Tuesday, July 19, 2016

The Groans of Romans 8

You may wish to look away now if you are planning to come to the Marquee service on Rushlake Green at 11am on Sunday 31st July. Of course there's a long time to go and the sermon may well gestate further, but it might go something like this:

Romans 8vv18-27 – Groaning for Glory

(1) Creation groans (v22)

(2) We Christians groan (v23)

(3) The Holy Spirit groans on our behalf (v26)

è Don’t worry: groaning is normal!

è Don’t settle or despair: groan in this confident and great hope!

è You don’t groan alone: look to the Spirit’s help!

Monday, July 18, 2016

How do you imagine heaven?

From a sermon entitled The Spirit Helps Us in Our Weakness preached on 16 Nov 2008, available on the St Ebbe's, Oxford Church website, preached by Vaughan Roberts:

Someone has quipped that heaven is a place where the French are the cooks, the English the policemen, the Germans the engineers, the Italians the lovers and the Swiss have organised it all.

Hell, on the other hand, is a place where the English the cooks, the French the engineers, the Germans the police, the Swiss are the lovers and the Italians organise it all.

George Bernard Shaw once said: “Heaven, as conventionally conceived, is a place so inane, so dull, so useless, so miserable that nobody has ever ventured to describe a whole day in heaven, though plenty of people have described a day at the seaside.”

Christian Suffering

I am preparing to preach on Romans 8:18-27 at our annual all-age marquee service.

In a sermon entitled The Spirit Helps Us in Our Weakness preached on 16 Nov 2008, available on the St Ebbe's, Oxford Church website, Vaughan Roberts concludes with 4 truths about Christian suffering:

(1) Suffering can’t be avoided (v17-18) – we don’t seek it but we expect it
(2) It’s under control (v20) – suffering is part of God’s plan and he is sovereign over it. (God has a purpose in it).
(3) It won’t go on for ever (v18) – look to the future with confident hope
(4) We don’t have to face it alone (v26) – the Spirit helps us in our weakness

Monday, July 11, 2016


From The Rectory

As I write, I think it would be fair to say that our national life has been in a degree of turmoil over the last few weeks. The News is undoubtedly the most exciting and unpredictable programme on our TV screens at the moment.
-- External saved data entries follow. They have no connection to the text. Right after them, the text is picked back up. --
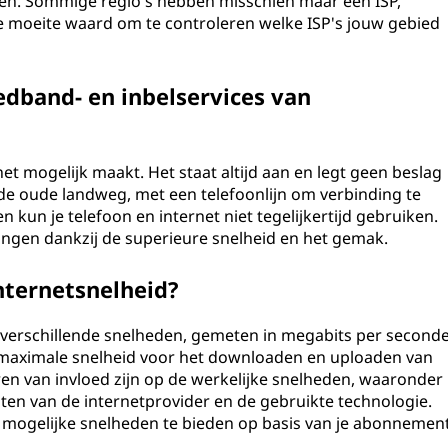
ten. Sommige regio's hebben misschien maar één ISP,
 de moeite waard om te controleren welke ISP's jouw gebied
eedband- en inbelservices van
et mogelijk maakt. Het staat altijd aan en legt geen beslag
 de oude landweg, met een telefoonlijn om verbinding te
 kun je telefoon en internet niet tegelijkertijd gebruiken.
angen dankzij de superieure snelheid en het gemak.
nternetsnelheid?
t verschillende snelheden, gemeten in megabits per second
 maximale snelheid voor het downloaden en uploaden van
en van invloed zijn op de werkelijke snelheden, waaronder
eiten van de internetprovider en de gebruikte technologie.
 mogelijke snelheden te bieden op basis van je abonnement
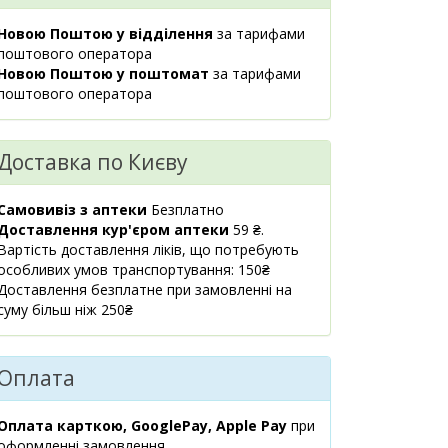
Київська обл.,
1 шт.
241.40 ₴
м.Миронівка,
Новою Поштою у відділення
за тарифами
вул.Соборності, 61А
поштового оператора
08:00-20:00
Новою Поштою у поштомат
за тарифами
маршрут
поштового оператора
Київська обл.,
1 шт.
239.50 ₴
м.Тараща,
Доставка по Києву
вул.Хмельницького
Богдана, 6
08:00-21:00
Самовивіз з аптеки
Безплатно
маршрут
Доставлення кур'єром аптеки
59 ₴.
Вартість доставлення ліків, що потребують
м.Київ,
1 шт.
особливих умов транспортування: 150₴
234.50 ₴
вул.Драгоманова,
Доставлення безплатне при замовленні на
38А
суму більш ніж 250₴
08:00-20:00
маршрут
Оплата
м.Київ,
1 шт.
241.90 ₴
вул.Лаврухіна, 4
09:00-22:00
Оплата карткою, GooglePay, Apple Pay
при
маршрут
оформленні замовлення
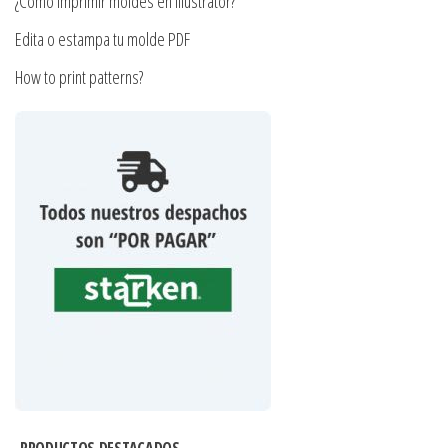
¿Cómo imprimir moldes en Illustrator?
Edita o estampa tu molde PDF
How to print patterns?
PRODUCTOS DESTACADOS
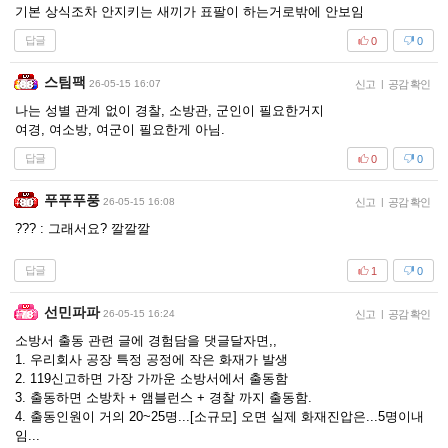
기본 상식조차 안지키는 새끼가 표팔이 하는거로밖에 안보임
답글
0
0
스팀팩
26-05-15 16:07
신고
|
공감 확인
나는 성별 관계 없이 경찰, 소방관, 군인이 필요한거지
여경, 여소방, 여군이 필요한게 아님.
답글
0
0
푸푸푸풍
26-05-15 16:08
신고
|
공감 확인
??? : 그래서요? 깔깔깔
답글
1
0
선민파파
26-05-15 16:24
신고
|
공감 확인
소방서 출동 관련 글에 경험담을 댓글달자면,,
1. 우리회사 공장 특정 공정에 작은 화재가 발생
2. 119신고하면 가장 가까운 소방서에서 출동함
3. 출동하면 소방차 + 앰블런스 + 경찰 까지 출동함.
4. 출동인원이 거의 20~25명...[소규모] 오면 실제 화재진압은...5명이내
임...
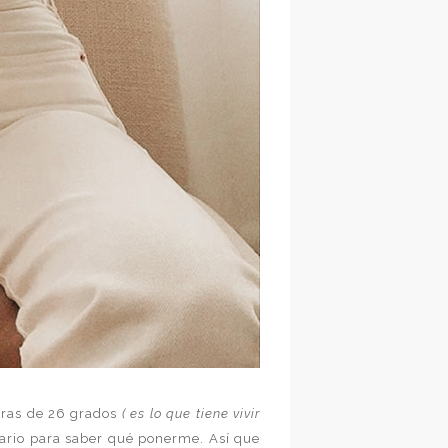
uras de 26 grados
(
es lo que tiene vivir
ario para saber qué ponerme. Así que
The EU Referendum result surprised many, and some who voted for Brexit are allegedly experiencing buyer’s remorse. There have been calls for another vote from those who don’t like the outcome. Even those who campaigned to leave the EU would admit that, at least in the short term, negotiating our separation from Brussels makes for a more uncertain world. The value of the Pound and of the FTSE have reflected doubts about the future.

Very quickly after the result, and contrary to his previous assurances, David Cameron announced that he would be stepping down as Prime Minister. George Osborne and Boris Johnson, who once seemed the favourites to succeed to No. 10, didn’t even make it to the ballot paper. Only today the surprise candidate, Andrea Leadsom, has withdrawn from the contest.

The parliamentary Labour Party too is in disarray. 172 Labour MPs voted that they have no confidence in Jeremy Corbyn and Angela Eagle has today announced that she will be standing against him.

Nigel Farage, the leader of UKIP, and Roy Hodgson, England football manager, have also resigned. Even Chris Evans has quit Top Gear. Few would have foreseen the success of Iceland or of Wales in the Euros and Wimbledon was not without its surprises as number 1 seeded Novak Djokovic was knocked out by Sam Querrey, who was ranked 41st.  

And who knows what else will have changed by the time you read this? One thing we know for certain about the future is that it is uncertain.

Amidst all this flux, it is worth us taking a few moments to remind ourselves of some constants. There is solid ground on which we can build our lives.

The Bible describes God as eternal. He is the creator and Lord of time and is unchanging. He is faithful to all his promises and entirely reliable in his goodness and love. His covenant commitment to his people is unshakable. God will never let us down.

The Scriptures tell us that Jesus Christ is the same yesterday, today and forever. He has promised to be with his people always even to the end of the age. He has said that he will not leave us as orphans. Jesus is the Good Shepherd and we can know his protection and guidance whatever we face. Although the future is uncertain, we do not face it alone. Nothing can snatch Jesus’ people from his hand.

Christian faith, then, is like an anchor for the soul in an uncertain world. Because of Jesus’ death for us, we can be sure of God’s love for us and of the forgiveness of sins. The resurrection is the guarantee of our acceptance with God and of eternal life to come.

Although we do not understand all his purposes, Jesus knows and governs all things. Whatever happens we can be sure that Jesus is on the throne of the universe, and that he, at least, is not about to resign.